[CONJUNTO DE TAREFAS]
1. Responda às seguintes perguntas com base no texto sobre o caso Montenegro:
(a) Segundo o título, quantas perguntas e respostas apresenta o texto?
(b) De acordo com o subtítulo, o que motiva a primeira moção de censura ao Governo?
(c) Que lucros acumulou a Spinumviva nos primeiros três anos de atividade?
2. Transcreva do texto sobre o caso Montenegro o trecho entre "A Spinumviva, que" e "342 mil euros.", inclusive.

[TEXTO PARA LEITURA]

══════════

Perdido no caso Montenegro? 10 perguntas e respostas sobre a polémica que ‘censura’ o Governo
Empresa criada há quatro anos pelo primeiro-ministro motiva a primeira moção de censura ao Governo. Perceba o caso que está a agitar a política portuguesa e as implicações legais que pode ter.
-
Que empresa é esta, o que faz e que resultados teve?
-
Luís Montenegro ainda é sócio da empresa?
-
A transmissão de quotas pode ser declarada nula?
-
Mas a nulidade precisa de ser declarada? Por quem?
-
E o tribunal pode pedir essa nulidade, por sua iniciativa?
-
Por que ganha o tema relevância nesta altura?
-
O que já disse Luís Montenegro sobre o caso?
-
E o que é que Montenegro ainda não esclareceu?
-
Que impacto político é que este caso está a ter?
-
O Governo vai cair por causa disto?
Perdido no caso Montenegro? 10 perguntas e respostas sobre a polémica que ‘censura’ o Governo
-
Que empresa é esta, o que faz e que resultados teve?
A Spinumviva, que tem sede em Espinho, foi constituída em janeiro de 2021 por Luís Montenegro e pela mulher, Carla Montenegro, tendo como objeto social “atividades de consultoria para os negócios e a gestão”, mas também “o comércio e a gestão de bens imóveis, próprios e de terceiros, incluindo a aquisição para revenda, arrendamento e outras formas de exploração económica dos mesmos”, entre outros. Nos primeiros três anos de atividade faturou 718 mil euros e acumulou lucros de 342 mil euros.

══════════

(Linhas de dados de anotação de caixas)
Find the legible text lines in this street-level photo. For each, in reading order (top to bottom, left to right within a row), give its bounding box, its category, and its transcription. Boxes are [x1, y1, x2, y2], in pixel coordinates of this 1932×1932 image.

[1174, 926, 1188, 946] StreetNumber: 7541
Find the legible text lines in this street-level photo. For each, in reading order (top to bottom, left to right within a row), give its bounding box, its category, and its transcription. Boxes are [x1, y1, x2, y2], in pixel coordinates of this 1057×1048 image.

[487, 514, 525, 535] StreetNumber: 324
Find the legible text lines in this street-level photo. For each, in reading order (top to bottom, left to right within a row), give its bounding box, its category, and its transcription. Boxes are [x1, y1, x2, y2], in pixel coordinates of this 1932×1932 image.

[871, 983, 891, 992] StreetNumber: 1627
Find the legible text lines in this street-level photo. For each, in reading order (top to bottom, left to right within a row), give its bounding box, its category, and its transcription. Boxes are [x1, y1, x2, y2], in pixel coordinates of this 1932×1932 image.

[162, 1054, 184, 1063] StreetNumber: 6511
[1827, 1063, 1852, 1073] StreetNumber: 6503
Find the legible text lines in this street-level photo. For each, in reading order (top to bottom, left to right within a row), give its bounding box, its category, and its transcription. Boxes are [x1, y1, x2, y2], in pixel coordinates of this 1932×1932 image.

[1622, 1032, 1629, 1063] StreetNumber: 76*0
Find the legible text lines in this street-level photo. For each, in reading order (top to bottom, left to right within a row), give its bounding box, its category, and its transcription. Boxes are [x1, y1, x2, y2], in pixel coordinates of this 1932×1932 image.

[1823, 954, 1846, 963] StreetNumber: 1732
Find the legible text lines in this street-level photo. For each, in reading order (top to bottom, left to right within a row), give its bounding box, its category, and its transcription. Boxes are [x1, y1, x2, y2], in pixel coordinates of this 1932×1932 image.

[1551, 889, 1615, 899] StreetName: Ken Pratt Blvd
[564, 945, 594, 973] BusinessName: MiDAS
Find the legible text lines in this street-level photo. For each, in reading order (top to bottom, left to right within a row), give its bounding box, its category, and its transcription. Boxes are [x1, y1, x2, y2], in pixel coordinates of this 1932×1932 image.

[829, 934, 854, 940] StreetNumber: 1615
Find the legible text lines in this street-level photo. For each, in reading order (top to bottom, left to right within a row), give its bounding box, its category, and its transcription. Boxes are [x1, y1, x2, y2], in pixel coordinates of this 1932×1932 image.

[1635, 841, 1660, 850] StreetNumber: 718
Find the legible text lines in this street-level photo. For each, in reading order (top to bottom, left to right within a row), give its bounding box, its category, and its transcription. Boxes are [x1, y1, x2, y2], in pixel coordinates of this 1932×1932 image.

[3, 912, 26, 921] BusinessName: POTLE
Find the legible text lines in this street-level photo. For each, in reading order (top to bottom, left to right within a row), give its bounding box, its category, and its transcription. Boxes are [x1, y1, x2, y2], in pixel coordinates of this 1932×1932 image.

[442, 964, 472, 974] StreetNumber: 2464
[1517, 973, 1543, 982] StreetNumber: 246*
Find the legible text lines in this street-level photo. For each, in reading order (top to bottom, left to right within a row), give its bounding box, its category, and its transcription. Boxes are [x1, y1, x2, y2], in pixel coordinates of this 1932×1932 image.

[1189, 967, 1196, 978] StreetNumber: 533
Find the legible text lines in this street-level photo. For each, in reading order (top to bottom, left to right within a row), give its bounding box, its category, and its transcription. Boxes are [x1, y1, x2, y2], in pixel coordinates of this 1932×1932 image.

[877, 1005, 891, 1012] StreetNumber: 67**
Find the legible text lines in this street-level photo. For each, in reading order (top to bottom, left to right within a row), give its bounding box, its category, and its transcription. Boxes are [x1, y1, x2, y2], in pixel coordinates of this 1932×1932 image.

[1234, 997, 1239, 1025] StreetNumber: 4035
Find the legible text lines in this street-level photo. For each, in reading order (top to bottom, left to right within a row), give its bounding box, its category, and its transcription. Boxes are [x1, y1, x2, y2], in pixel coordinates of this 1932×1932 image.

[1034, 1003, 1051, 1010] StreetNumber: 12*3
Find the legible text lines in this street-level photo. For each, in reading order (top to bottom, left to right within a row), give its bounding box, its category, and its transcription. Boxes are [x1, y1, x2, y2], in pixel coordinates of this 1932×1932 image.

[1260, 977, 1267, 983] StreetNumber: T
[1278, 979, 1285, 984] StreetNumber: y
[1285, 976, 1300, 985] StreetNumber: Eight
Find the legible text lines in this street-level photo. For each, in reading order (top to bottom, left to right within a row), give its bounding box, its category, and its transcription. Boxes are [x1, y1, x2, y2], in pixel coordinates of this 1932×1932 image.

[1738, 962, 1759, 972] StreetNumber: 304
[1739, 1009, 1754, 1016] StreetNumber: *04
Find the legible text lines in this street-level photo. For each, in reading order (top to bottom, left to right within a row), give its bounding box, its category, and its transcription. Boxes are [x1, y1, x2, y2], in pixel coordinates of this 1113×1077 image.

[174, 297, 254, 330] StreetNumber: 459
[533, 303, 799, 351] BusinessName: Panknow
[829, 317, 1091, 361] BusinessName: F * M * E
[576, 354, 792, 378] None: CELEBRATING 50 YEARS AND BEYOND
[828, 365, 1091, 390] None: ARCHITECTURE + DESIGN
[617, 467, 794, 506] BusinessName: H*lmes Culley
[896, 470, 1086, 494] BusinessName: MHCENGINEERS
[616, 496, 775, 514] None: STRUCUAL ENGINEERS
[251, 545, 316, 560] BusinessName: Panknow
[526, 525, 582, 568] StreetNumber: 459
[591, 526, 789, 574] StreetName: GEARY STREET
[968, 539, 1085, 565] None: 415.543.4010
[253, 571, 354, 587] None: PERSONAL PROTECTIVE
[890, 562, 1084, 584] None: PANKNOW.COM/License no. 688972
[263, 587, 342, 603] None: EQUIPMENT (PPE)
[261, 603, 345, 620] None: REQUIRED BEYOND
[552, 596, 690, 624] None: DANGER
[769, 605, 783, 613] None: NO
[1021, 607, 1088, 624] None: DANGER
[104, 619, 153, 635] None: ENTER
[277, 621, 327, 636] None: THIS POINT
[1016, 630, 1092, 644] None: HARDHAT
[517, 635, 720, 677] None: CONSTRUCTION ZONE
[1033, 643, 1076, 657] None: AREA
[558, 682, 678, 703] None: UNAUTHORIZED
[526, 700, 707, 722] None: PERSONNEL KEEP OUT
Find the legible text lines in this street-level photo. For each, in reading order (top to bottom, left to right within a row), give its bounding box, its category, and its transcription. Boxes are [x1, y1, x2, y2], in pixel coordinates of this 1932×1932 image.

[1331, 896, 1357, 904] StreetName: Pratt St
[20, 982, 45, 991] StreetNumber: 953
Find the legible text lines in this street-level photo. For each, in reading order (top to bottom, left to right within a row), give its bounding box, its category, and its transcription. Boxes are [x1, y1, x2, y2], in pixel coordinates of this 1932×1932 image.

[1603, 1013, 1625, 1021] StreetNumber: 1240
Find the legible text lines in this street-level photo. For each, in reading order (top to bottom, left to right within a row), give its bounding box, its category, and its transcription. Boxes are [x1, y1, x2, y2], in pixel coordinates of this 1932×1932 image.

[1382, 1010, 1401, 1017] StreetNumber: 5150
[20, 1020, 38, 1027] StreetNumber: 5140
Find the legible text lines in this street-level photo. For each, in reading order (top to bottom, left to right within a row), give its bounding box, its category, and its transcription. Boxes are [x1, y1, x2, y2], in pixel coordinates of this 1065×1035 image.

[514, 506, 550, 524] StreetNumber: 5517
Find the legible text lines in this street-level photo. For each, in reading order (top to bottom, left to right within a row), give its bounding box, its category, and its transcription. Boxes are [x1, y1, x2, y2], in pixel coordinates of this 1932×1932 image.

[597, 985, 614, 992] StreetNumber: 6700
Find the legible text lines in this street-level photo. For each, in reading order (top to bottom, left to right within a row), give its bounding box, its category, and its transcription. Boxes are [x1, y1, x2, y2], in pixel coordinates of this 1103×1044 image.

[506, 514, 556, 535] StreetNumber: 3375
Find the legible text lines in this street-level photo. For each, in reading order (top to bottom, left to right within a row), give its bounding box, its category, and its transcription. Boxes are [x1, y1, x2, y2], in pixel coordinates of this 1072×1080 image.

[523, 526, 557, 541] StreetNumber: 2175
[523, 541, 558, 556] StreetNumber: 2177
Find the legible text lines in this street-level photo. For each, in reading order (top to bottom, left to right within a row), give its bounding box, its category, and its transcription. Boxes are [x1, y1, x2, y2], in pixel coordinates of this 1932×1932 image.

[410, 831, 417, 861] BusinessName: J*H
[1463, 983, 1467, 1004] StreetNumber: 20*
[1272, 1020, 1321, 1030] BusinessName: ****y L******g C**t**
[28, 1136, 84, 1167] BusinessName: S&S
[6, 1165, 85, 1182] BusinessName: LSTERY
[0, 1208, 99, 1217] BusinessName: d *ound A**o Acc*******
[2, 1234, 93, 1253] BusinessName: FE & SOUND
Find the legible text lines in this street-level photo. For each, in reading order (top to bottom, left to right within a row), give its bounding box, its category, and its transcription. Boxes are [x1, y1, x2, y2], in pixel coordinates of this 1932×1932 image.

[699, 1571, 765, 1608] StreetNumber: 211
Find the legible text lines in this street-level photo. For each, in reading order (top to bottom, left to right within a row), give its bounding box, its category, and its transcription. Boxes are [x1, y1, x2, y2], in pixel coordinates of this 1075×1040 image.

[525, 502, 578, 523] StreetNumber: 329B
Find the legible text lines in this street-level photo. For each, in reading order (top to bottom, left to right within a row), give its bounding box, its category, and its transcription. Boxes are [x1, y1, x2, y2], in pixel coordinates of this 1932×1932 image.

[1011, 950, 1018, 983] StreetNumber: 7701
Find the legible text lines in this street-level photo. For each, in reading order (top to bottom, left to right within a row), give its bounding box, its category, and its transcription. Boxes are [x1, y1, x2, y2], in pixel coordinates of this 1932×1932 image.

══════════

[SOLUÇÕES]
1.
(a) 10 perguntas e respostas.
(b) Uma empresa criada há quatro anos pelo primeiro-ministro.
(c) 342 mil euros.

2.
A Spinumviva, que tem sede em Espinho, foi constituída em janeiro de 2021 por Luís Montenegro e pela mulher, Carla Montenegro, tendo como objeto social “atividades de consultoria para os negócios e a gestão”, mas também “o comércio e a gestão de bens imóveis, próprios e de terceiros, incluindo a aquisição para revenda, arrendamento e outras formas de exploração económica dos mesmos”, entre outros. Nos primeiros três anos de atividade faturou 718 mil euros e acumulou lucros de 342 mil euros.